* _Assigned task_:
Match the string "couple" against each line below, and copy every line that matches.

* _Provided records_:
◇ ◇ ◇

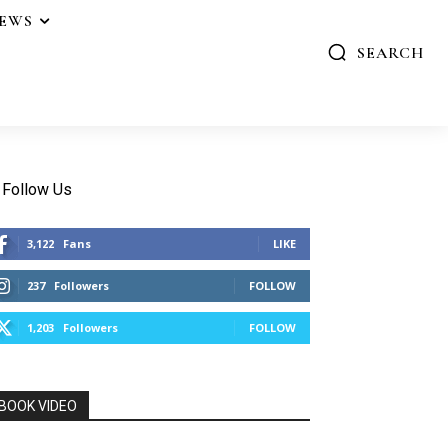
IEWS
SEARCH
Follow Us
3,122
Fans
LIKE
237
Followers
FOLLOW
1,203
Followers
FOLLOW
BOOK VIDEO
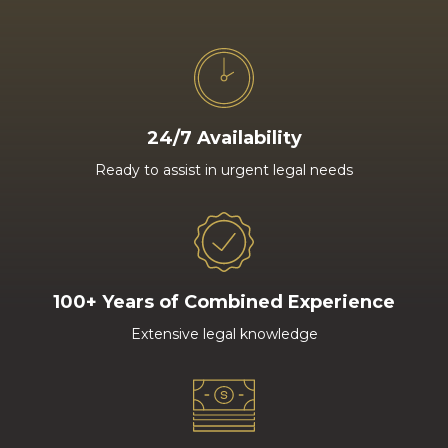
24/7 Availability
Ready to assist in urgent legal needs
100+ Years of Combined Experience
Extensive legal knowledge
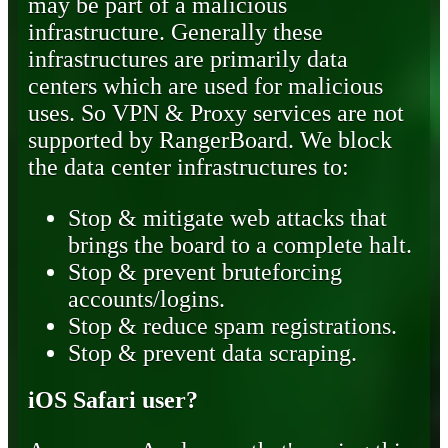
may be part of a malicious
infrastructure. Generally these
infrastructures are primarily data
centers which are used for malicious
uses. So VPN & Proxy services are not
supported by RangerBoard. We block
the data center infrastructures to:
Stop & mitigate web attacks that
brings the board to a complete halt.
Stop & prevent bruteforcing
accounts/logins.
Stop & reduce spam registrations.
Stop & prevent data scraping.
iOS Safari user?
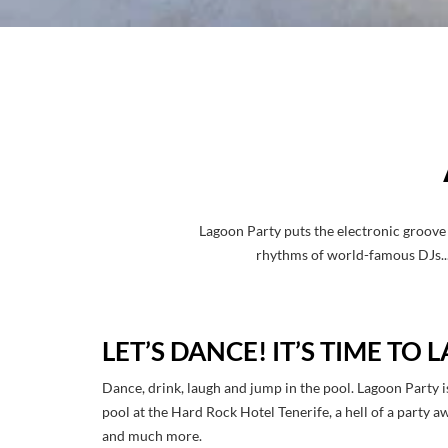
Lagoon Party puts the electronic groove 
rhythms of world-famous DJs... 
LET’S DANCE! IT’S TIME TO
Dance, drink, laugh and jump in the pool. Lagoon Party i
pool at the Hard Rock Hotel Tenerife, a hell of a party a
and much more.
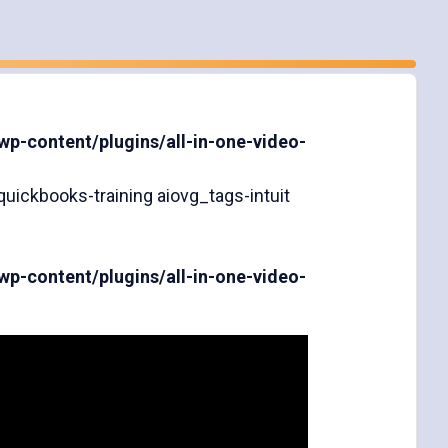
-content/plugins/all-in-one-video-
uickbooks-training aiovg_tags-intuit
-content/plugins/all-in-one-video-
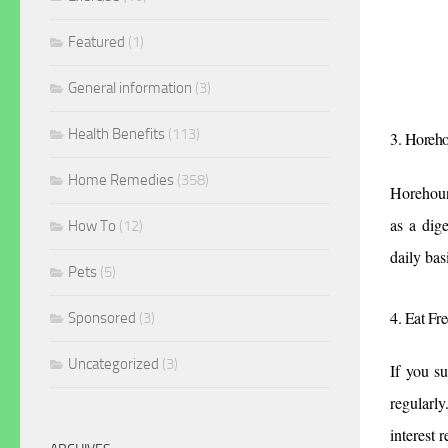
Featured
(1)
General information
(3)
Health Benefits
(113)
3. Horeh
Home Remedies
(358)
Horehound
as a dige
How To
(12)
daily bas
Pets
(5)
4. Eat Fr
Sponsored
(3)
Uncategorized
(3)
If you s
regularly
interest r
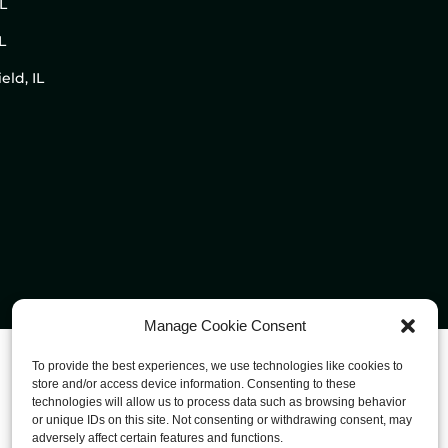
IL
L
eld, IL
Manage Cookie Consent
To provide the best experiences, we use technologies like cookies to
store and/or access device information. Consenting to these
technologies will allow us to process data such as browsing behavior
or unique IDs on this site. Not consenting or withdrawing consent, may
adversely affect certain features and functions.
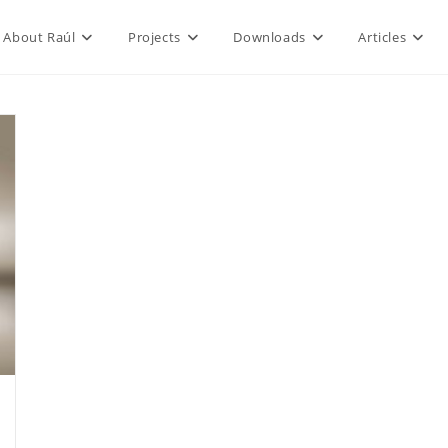
About Raúl
Projects
Downloads
Articles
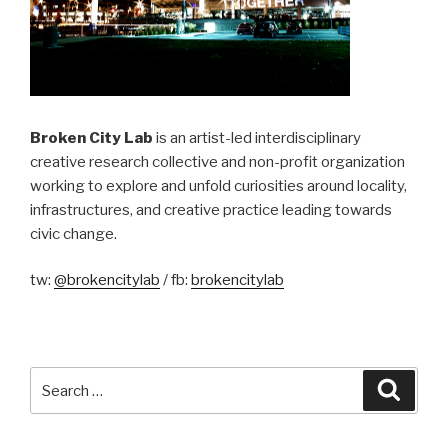
Broken City Lab
is an artist-led interdisciplinary
creative research collective and non-profit organization
working to explore and unfold curiosities around locality,
infrastructures, and creative practice leading towards
civic change.
tw:
@brokencitylab
/ fb:
brokencitylab
Search
Searc
for:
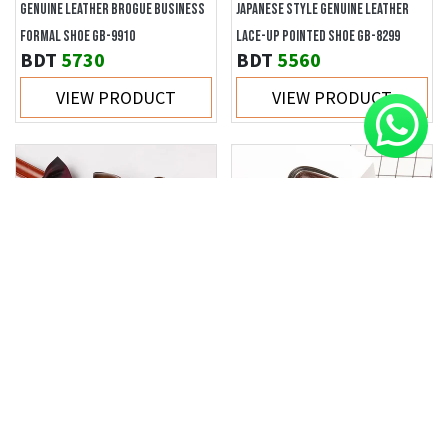
GENUINE LEATHER BROGUE BUSINESS
JAPANESE STYLE GENUINE LEATHER
FORMAL SHOE GB-9910
LACE-UP POINTED SHOE GB-8299
BDT
5730
BDT
5560
VIEW PRODUCT
VIEW PRODUCT
RETRO BRITISH STYLE OXFORD DERBY
BRITISH TREND SLIP-ON LOAFER GB-
SHOE GB-3559
6685
BDT
5180
BDT
3980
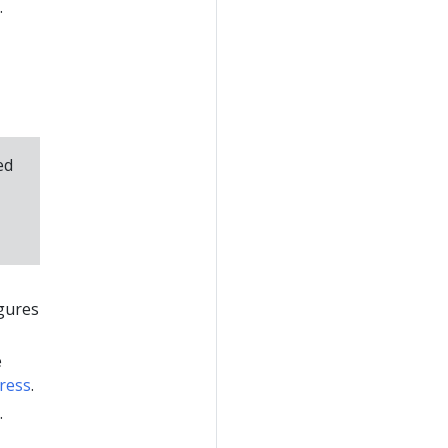
.
ed
igures
e
ress
.
.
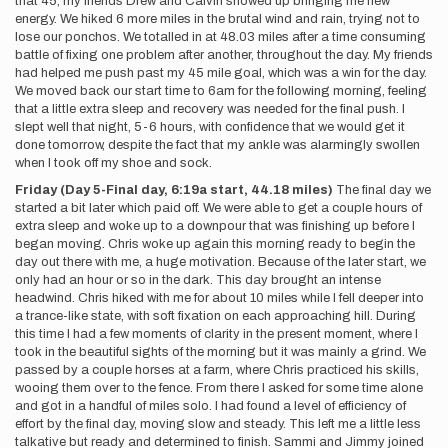
that 45, my friends Drew and Calvin showed up bringing me new
energy. We hiked 6 more miles in the brutal wind and rain, trying not to
lose our ponchos. We totalled in at 48.03 miles after a time consuming
battle of fixing one problem after another, throughout the day. My friends
had helped me push past my 45 mile goal, which was a win for the day.
We moved back our start time to 6am for the following morning, feeling
that a little extra sleep and recovery was needed for the final push. I
slept well that night, 5-6 hours, with confidence that we would get it
done tomorrow, despite the fact that my ankle was alarmingly swollen
when I took off my shoe and sock.
Friday (Day 5-Final day, 6:19a start, 44.18 miles)
The final day we
started a bit later which paid off. We were able to get a couple hours of
extra sleep and woke up to a downpour that was finishing up before I
began moving. Chris woke up again this morning ready to begin the
day out there with me, a huge motivation. Because of the later start, we
only had an hour or so in the dark. This day brought an intense
headwind. Chris hiked with me for about 10 miles while I fell deeper into
a trance-like state, with soft fixation on each approaching hill. During
this time I had a few moments of clarity in the present moment, where I
took in the beautiful sights of the morning but it was mainly a grind. We
passed by a couple horses at a farm, where Chris practiced his skills,
wooing them over to the fence. From there I asked for some time alone
and got in a handful of miles solo. I had found a level of efficiency of
effort by the final day, moving slow and steady. This left me a little less
talkative but ready and determined to finish. Sammi and Jimmy joined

◇ ◇ ◇

* _Result for this exercise_:
started a bit later which paid off. We were able to get a couple hours of
passed by a couple horses at a farm, where Chris practiced his skills,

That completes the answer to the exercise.